Which brings us to his latest. Overall, I did not like very much of Life During Wartime, but I think I have a new perspective on some of the things that Solondz is attempting as a filmmaker. I still don't find them altogether successful — in fact, some are flawed in the extreme. But they are more striking, and perhaps less misanthropic, than Solondz's most aggrieved detractors may care to admit.

Like his recent films Storytelling and Palindromes, Life During Wartime is a structural experiment. The new film is a follow-up to Happiness, but with all new actors. Unlike most sequels, it takes account of the actual time that has passed, in our world, between the two films. Wartime treats Happiness as its touchstone, an anchor point against which everything in the text has to be evaluated.

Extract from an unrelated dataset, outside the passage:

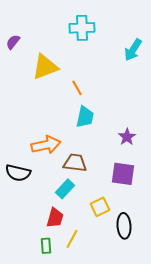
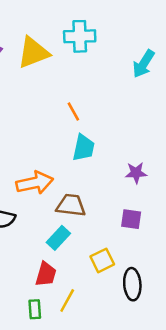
yellow triangle: (45, 67) -> (33, 53), moved
purple star: (127, 137) -> (136, 173), turned 30
purple square: (123, 174) -> (131, 219), size x0.7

This goes beyond simple "doubling," because the connections frequently exceed the boundaries of both films. By casting Michael K. Williams as the "new" Allen, we're not just asked to compare him to Philip Seymour Hoffman playing the same sad-sack crank-caller in Happiness (although we certainly do). Solondz is also activating our intertextual knowledge of Williams as the character Omar from The Wire, a black gay outlaw defined by both his code of ethics and his inability to find a place within the social order. Replacing Jon Lovitz's jilted boyfriend from the earlier film, Paul Reubens is the "new" Andy, no doubt, because of everything Reubens represents: "Pee Wee Herman" and his sad, pointless fall from grace at the hands of a judgmental society. And so it goes. Rather than presenting a closed diegetic world in which all relationships are internally linked and any problems posed are solved within its own parameters, Life During Wartime is a film that consistently gestures outward.

Life During Wartime is in part a treatise on the meaning and possibility of forgiveness. By giving us examples from well beyond the pale — child molesters, or in a question posed by young Timmy (Dylan Riley Snyder), the 9/11 terrorists — Solondz asks whether real forgiveness can only be proffered in the face of the unforgivable. Sadly, Life During Wartime articulates this worthy question in the baldest, most philosophically naive terms imaginable. Timmy throws down a productive challenge as to whether terrorists and perverts are the same, but the characters in the film and Solondz himself are unprepared to tackle this conundrum. The ideas just come across as immature, and the obvious value in Wartime's overall project is pretty much scuttled by the cheap shots he almost reflexively takes at the easy targets he himself puts in place. It destroys Solondz's credibility.

What's frustrating is that, even in the midst of his sneering at the suburban dimwits (now relocated to Florida), Solondz zeroes in on truth. Trish (Allison Janney), the ex-wife of a pedophile, has become so fearful of perversion, both sexual and sociopolitical, that she has made the status quo into a twisted fetish. As Trish enthuses about her new boyfriend, "We had sex and it was so . . . normal!" This messed-up state of affairs results in the film's best scene, in which a genuine act of tenderness — one of few — paradoxically becomes misread as something perverse. Which, during the "wartime" that encompasses Solondz's bleak view of the human lifespan, it quite possibly is.